↓↓↓

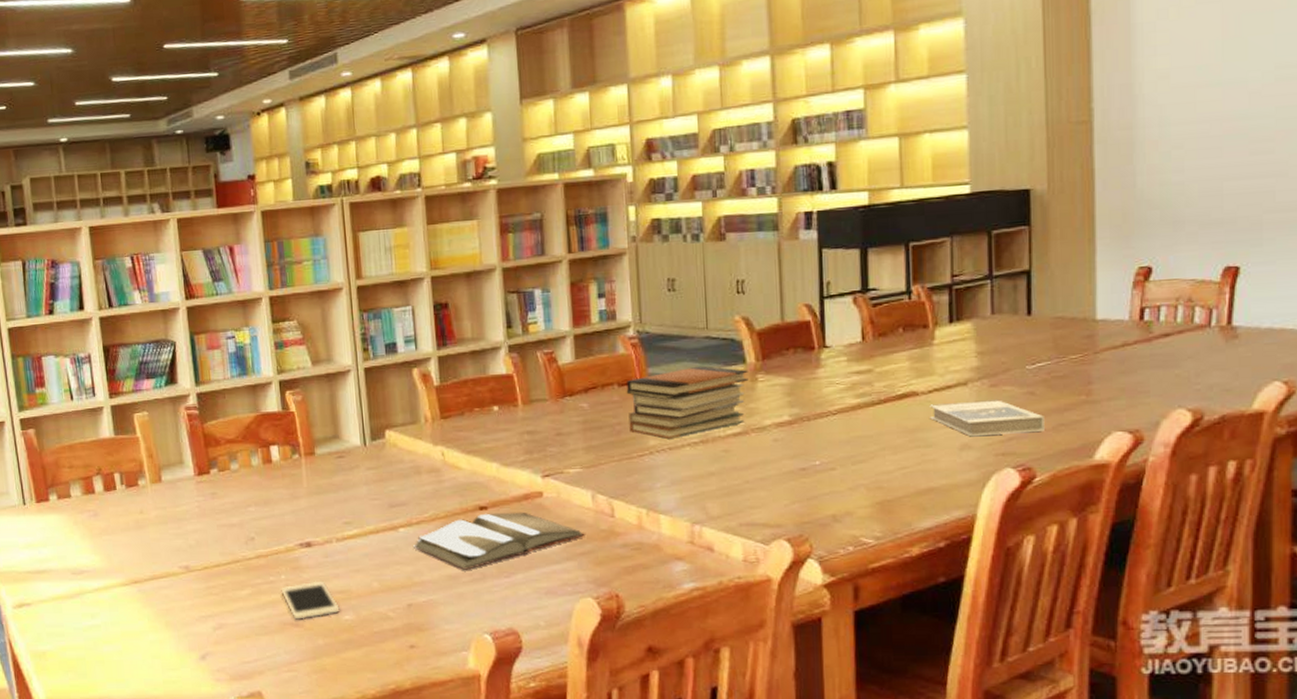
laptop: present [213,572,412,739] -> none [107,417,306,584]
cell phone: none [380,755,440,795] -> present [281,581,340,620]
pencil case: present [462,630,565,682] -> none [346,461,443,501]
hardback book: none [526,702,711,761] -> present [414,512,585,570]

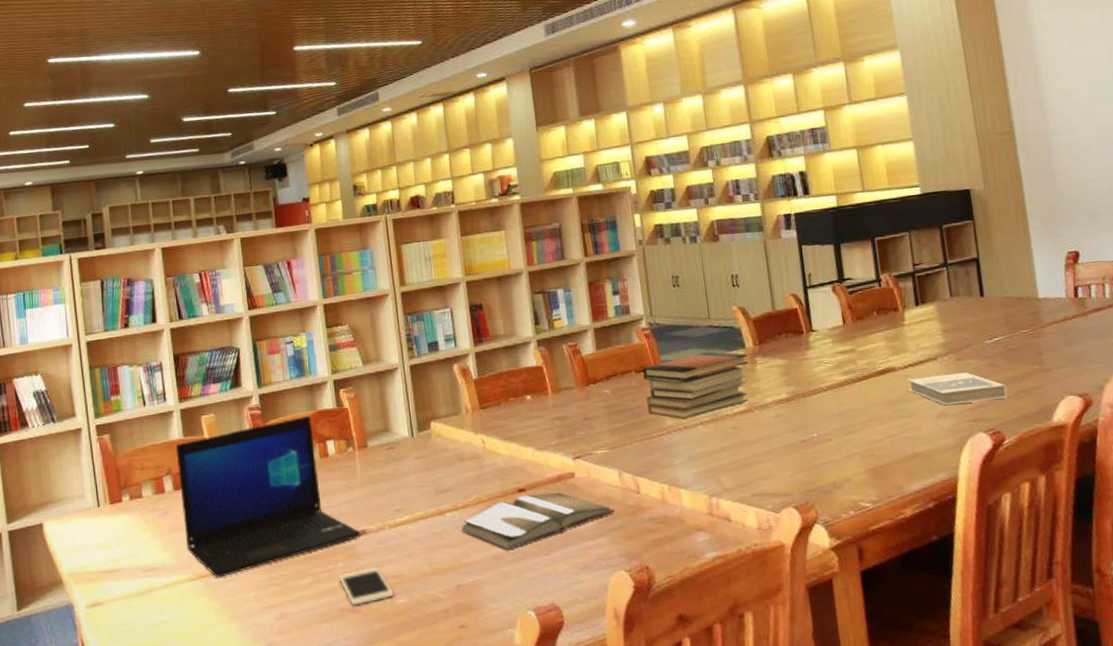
laptop: none [107,417,306,584] -> present [176,415,361,578]

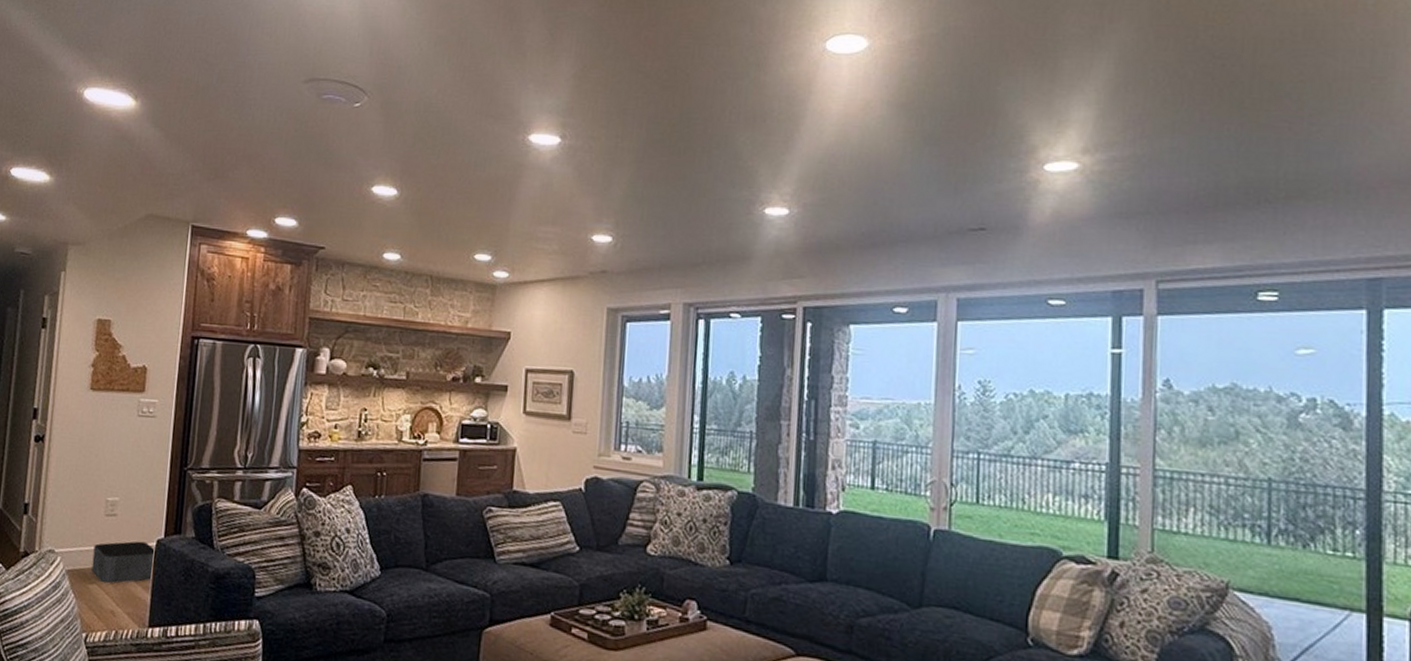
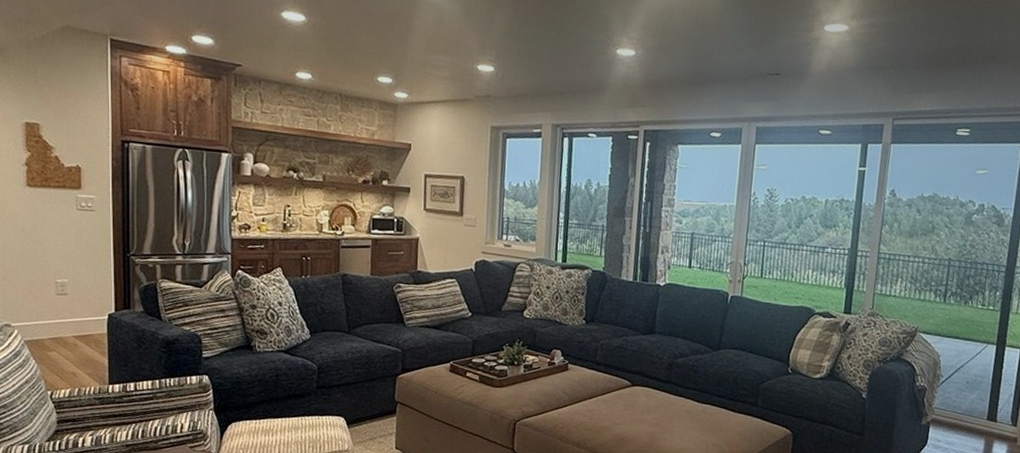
storage bin: present [91,541,156,584] -> none [49,315,109,351]

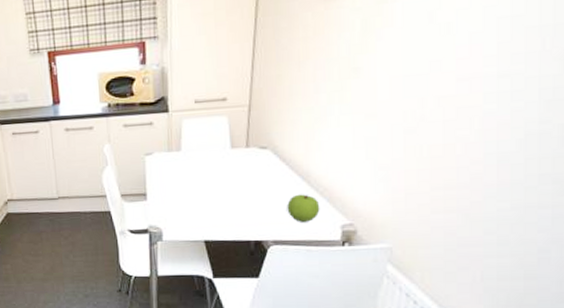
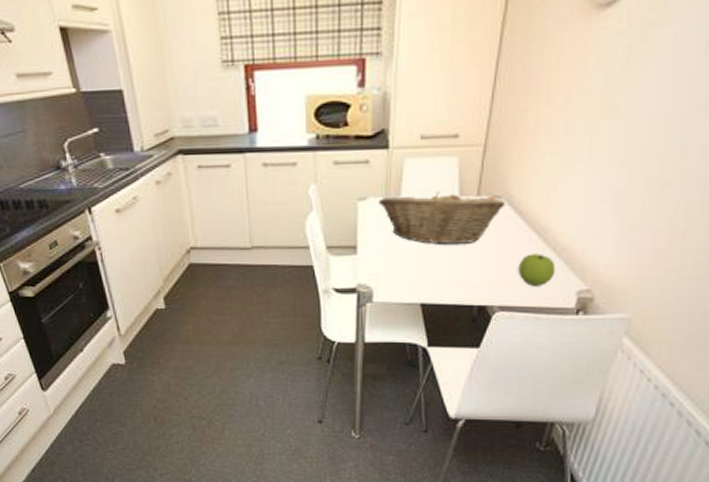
fruit basket: none [163,145,272,190] -> present [379,191,506,246]

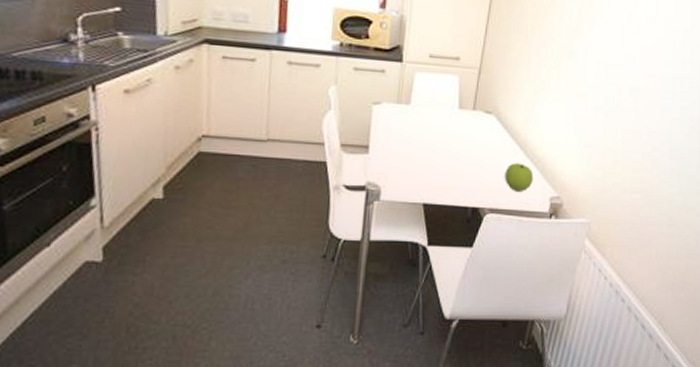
fruit basket: present [379,191,506,246] -> none [391,103,496,151]

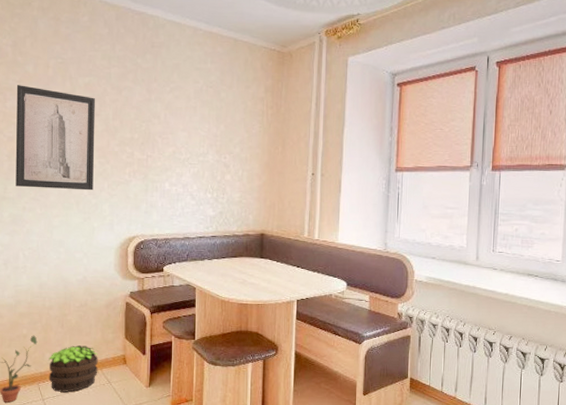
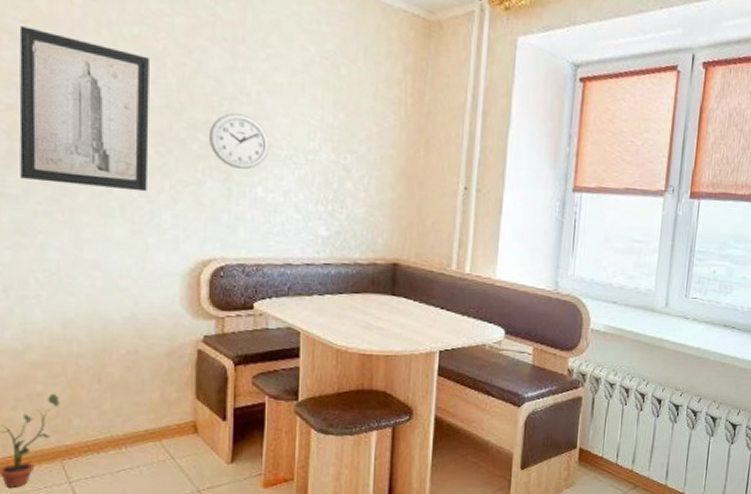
potted plant: present [49,345,98,392] -> none [78,407,155,472]
wall clock: none [132,131,174,170] -> present [208,113,270,169]

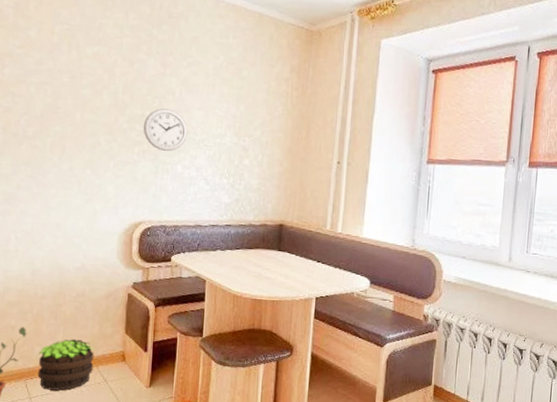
wall art: present [19,26,149,192] -> none [10,51,104,170]
potted plant: none [78,407,155,472] -> present [37,339,95,391]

↑↑↑

Exactly the lines from the one with "storage bin: present" through the end of the records should be written out, and only those. Pictures do not belong in the copy.

storage bin: present [91,541,156,584] -> none [49,315,109,351]

fruit basket: none [163,145,272,190] -> present [379,191,506,246]

fruit basket: present [379,191,506,246] -> none [391,103,496,151]

potted plant: present [49,345,98,392] -> none [78,407,155,472]
wall clock: none [132,131,174,170] -> present [208,113,270,169]

wall art: present [19,26,149,192] -> none [10,51,104,170]
potted plant: none [78,407,155,472] -> present [37,339,95,391]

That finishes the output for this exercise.